Oh, and that would just make our poor stick person collapse at the side of the road even sooner. Poor stick person.
All of these ‘year-to-date’ methods are incapable of telling you anything about performance. FACT.
Furthermore, they are all quite capable of inducing dysfunctional behaviour, as people mistakenly assume there must be a meaning for the apparent differences between the numbers (caused by normal variation), then change tactics to try and get the ‘year-to-date’ figure on the preferred side of whatever number it is being compared against.
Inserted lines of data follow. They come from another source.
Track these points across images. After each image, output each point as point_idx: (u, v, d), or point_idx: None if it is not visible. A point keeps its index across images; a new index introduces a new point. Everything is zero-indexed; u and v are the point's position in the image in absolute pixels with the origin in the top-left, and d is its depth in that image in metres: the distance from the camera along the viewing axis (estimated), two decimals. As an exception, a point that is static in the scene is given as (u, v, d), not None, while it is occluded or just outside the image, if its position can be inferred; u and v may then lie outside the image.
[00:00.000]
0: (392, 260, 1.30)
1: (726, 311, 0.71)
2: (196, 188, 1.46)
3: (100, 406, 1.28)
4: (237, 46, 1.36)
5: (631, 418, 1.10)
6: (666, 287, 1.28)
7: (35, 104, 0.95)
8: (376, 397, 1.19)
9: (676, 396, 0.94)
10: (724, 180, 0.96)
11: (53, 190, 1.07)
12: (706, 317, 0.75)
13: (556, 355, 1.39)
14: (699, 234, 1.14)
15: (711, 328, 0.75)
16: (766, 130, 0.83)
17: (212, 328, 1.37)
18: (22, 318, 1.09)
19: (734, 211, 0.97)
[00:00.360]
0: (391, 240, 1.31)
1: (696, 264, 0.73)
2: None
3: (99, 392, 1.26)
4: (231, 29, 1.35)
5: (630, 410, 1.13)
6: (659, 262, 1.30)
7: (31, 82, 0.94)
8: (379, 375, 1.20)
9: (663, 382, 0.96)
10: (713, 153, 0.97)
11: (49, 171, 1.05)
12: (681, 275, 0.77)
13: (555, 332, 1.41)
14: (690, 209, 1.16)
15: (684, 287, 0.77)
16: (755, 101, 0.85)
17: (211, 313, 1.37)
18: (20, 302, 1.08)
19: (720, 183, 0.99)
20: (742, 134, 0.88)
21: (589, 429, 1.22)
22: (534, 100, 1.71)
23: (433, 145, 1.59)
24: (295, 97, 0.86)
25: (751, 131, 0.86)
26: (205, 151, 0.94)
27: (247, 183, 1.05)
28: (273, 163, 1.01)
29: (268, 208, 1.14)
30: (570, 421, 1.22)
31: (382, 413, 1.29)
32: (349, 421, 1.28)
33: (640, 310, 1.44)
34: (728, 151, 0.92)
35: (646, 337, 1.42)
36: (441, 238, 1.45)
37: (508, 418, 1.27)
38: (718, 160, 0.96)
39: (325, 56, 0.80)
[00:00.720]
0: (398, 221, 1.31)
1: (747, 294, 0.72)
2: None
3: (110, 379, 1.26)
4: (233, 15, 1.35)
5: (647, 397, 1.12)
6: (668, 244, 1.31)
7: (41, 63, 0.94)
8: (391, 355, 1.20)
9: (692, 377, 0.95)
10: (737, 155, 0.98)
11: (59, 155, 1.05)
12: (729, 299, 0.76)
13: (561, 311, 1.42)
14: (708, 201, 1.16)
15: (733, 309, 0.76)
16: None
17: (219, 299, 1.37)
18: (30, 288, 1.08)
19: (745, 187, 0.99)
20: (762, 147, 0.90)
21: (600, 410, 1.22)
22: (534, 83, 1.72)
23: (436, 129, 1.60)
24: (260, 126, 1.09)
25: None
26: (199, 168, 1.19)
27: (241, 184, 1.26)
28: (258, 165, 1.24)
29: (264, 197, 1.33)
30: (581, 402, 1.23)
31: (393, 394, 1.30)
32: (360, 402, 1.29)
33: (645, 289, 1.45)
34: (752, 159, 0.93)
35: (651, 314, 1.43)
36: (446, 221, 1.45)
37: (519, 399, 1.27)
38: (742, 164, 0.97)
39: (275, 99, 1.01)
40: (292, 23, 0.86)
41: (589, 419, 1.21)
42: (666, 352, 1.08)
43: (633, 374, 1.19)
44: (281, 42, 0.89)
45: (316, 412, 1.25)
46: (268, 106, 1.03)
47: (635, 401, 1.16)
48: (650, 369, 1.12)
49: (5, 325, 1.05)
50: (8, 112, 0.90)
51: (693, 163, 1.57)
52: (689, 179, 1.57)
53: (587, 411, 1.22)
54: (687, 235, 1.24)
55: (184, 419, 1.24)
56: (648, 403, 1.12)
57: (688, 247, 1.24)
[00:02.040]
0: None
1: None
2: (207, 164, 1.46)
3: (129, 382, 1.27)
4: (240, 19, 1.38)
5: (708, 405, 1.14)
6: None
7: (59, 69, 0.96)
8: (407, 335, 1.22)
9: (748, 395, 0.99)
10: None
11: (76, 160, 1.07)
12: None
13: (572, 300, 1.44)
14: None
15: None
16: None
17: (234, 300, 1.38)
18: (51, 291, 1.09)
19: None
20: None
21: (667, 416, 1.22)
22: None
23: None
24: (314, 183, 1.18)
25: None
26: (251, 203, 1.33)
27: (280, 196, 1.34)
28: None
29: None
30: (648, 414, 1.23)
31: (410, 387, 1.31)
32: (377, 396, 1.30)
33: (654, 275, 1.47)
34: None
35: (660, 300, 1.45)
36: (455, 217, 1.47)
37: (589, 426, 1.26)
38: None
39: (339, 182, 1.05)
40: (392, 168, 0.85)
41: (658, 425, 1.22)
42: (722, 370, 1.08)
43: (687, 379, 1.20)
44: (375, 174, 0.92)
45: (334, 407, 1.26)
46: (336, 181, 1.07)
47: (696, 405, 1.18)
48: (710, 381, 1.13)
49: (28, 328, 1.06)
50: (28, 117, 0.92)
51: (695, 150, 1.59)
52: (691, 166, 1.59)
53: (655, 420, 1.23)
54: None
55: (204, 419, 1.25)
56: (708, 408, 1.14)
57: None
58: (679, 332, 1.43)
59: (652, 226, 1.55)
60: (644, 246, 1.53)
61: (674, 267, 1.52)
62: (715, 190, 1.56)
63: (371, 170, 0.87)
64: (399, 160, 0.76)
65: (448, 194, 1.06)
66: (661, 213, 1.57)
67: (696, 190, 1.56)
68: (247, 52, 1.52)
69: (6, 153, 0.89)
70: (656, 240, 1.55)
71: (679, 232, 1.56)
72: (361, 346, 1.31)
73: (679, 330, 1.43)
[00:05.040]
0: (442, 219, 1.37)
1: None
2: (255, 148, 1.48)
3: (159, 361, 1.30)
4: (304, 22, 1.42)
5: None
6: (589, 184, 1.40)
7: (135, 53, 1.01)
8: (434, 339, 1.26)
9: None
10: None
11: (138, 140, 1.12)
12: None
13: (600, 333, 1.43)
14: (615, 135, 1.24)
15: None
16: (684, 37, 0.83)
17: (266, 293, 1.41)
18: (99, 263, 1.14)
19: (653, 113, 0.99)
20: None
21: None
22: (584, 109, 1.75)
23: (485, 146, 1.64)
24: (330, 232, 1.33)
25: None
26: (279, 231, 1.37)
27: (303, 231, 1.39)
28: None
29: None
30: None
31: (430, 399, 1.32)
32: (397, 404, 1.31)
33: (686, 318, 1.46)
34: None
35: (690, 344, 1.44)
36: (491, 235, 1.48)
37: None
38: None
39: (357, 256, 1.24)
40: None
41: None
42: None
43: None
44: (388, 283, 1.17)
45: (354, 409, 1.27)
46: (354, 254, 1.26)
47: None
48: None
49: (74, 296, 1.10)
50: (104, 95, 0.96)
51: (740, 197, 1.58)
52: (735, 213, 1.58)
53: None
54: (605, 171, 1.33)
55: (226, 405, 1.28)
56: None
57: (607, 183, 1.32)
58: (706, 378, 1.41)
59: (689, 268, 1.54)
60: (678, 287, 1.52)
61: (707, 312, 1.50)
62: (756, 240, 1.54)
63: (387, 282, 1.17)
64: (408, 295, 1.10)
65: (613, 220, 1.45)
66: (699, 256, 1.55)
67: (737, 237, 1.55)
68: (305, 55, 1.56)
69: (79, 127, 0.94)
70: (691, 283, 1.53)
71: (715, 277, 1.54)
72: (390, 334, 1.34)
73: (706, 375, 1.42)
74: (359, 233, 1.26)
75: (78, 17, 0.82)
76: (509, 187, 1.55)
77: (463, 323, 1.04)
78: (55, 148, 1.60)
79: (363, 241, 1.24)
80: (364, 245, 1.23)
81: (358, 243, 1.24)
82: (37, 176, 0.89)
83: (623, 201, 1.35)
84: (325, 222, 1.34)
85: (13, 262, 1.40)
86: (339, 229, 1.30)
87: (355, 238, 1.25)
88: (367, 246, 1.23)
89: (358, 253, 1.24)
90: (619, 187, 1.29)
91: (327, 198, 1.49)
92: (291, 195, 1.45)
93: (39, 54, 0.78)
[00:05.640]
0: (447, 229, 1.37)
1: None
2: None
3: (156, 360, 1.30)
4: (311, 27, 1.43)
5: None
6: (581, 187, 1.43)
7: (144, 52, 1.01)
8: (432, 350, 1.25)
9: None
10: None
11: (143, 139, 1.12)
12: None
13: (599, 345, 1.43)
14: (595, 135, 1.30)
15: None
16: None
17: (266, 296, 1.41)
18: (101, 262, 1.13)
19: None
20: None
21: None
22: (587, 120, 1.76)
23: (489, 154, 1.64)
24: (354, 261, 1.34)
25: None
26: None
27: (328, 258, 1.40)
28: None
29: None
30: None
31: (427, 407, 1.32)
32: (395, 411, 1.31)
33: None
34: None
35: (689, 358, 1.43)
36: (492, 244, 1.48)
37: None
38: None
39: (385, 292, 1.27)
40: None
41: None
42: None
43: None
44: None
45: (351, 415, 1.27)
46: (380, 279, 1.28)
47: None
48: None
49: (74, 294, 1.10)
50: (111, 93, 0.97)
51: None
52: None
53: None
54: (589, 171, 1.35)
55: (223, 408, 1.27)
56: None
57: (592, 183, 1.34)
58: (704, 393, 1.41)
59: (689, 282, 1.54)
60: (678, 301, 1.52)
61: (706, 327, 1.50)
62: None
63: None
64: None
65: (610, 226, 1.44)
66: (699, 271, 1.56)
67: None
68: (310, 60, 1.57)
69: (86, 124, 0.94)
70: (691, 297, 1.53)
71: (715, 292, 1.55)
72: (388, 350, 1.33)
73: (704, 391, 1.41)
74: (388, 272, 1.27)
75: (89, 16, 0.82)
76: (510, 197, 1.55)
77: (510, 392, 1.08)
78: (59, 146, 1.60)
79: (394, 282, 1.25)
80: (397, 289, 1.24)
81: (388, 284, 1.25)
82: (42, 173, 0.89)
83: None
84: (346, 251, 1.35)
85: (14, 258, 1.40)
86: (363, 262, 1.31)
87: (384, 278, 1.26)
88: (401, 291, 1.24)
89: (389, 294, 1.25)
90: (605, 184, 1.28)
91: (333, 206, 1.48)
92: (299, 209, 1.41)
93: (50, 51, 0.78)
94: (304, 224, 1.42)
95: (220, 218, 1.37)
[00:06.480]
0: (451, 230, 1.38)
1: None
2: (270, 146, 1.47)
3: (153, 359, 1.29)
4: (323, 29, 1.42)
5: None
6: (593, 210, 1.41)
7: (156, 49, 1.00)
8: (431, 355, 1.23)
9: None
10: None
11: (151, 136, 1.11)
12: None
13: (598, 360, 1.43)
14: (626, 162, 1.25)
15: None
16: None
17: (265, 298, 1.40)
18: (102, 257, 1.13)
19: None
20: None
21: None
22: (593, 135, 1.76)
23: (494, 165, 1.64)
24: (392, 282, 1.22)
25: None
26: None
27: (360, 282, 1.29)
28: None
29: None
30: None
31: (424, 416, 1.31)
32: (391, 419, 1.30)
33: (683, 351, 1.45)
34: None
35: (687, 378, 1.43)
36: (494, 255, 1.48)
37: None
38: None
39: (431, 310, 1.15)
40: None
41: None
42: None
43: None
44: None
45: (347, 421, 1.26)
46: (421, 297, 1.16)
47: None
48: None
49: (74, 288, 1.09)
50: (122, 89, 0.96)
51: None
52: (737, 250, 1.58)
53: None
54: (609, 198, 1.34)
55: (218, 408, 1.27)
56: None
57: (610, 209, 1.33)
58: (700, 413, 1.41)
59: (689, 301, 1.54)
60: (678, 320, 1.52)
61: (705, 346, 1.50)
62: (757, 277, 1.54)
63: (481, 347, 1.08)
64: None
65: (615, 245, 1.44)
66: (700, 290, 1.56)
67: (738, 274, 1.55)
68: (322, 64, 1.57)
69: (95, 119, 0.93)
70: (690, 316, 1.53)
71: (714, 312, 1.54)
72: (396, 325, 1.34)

‘Year-to-date’ obscures genuine trends when they do exist, causes false signals and mistaken assumptions, makes people ask the wrong questions about the wrong things, causes unfair blame and arbitrary praise, leads to short-termism, knee-jerking and a fixation on today’s isolated number at the expense of understanding what the actual influencing factors are. Oh, and you may have noticed - the whole approach is based on making binary comparisons, which are known to be very rubbish indeed.
So, if you use ‘year-to-date’ in your performance framework, do yourself a favour and ditch it immediately, then go out and do something useful with your data instead.
Take some tips from the stick person!